The full listing, minus its pictures, should be printed again exactly as it stands.

> _Provided data_
******

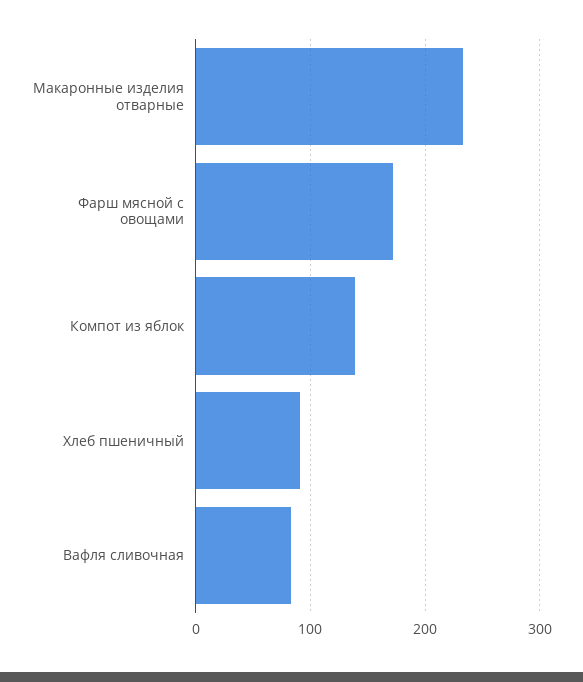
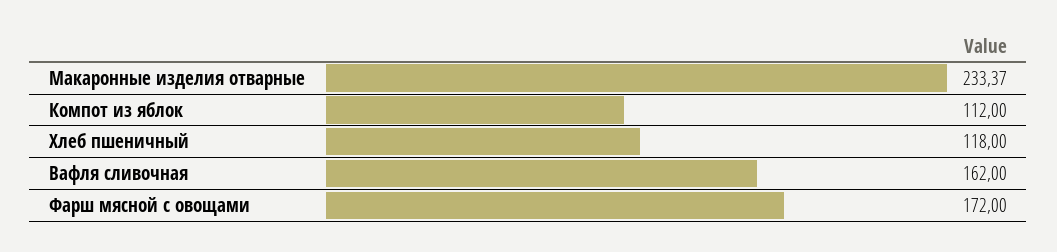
  {
    "Макаронные изделия отварные": 233.37,
    "Фарш мясной с овощами": 172,
-   "Компот из яблок": 140,
+   "Компот из яблок": 112,
-   "Хлеб пшеничный": 90,
+   "Хлеб пшеничный": 118,
-   "Вафля сливочная": 80
+   "Вафля сливочная": 162
  }

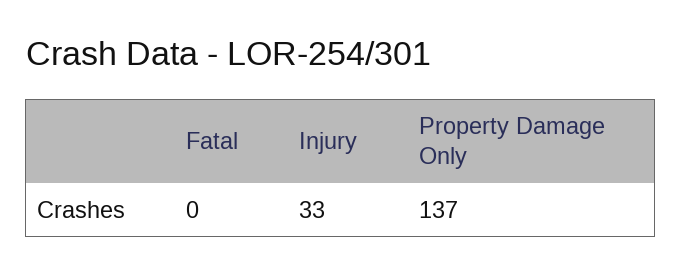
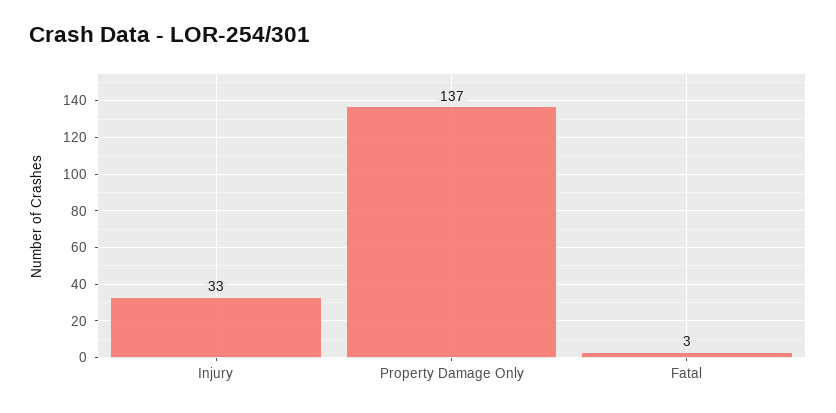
  {
-   "Fatal": 0,
+   "Fatal": 3,
    "Injury": 33,
    "Property Damage Only": 137
  }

******

> _Answer to this task_
  {
    "Макаронные изделия отварные": 233.37,
    "Фарш мясной с овощами": 172,
-   "Компот из яблок": 140,
+   "Компот из яблок": 112,
-   "Хлеб пшеничный": 90,
+   "Хлеб пшеничный": 118,
-   "Вафля сливочная": 80
+   "Вафля сливочная": 162
  }

  {
-   "Fatal": 0,
+   "Fatal": 3,
    "Injury": 33,
    "Property Damage Only": 137
  }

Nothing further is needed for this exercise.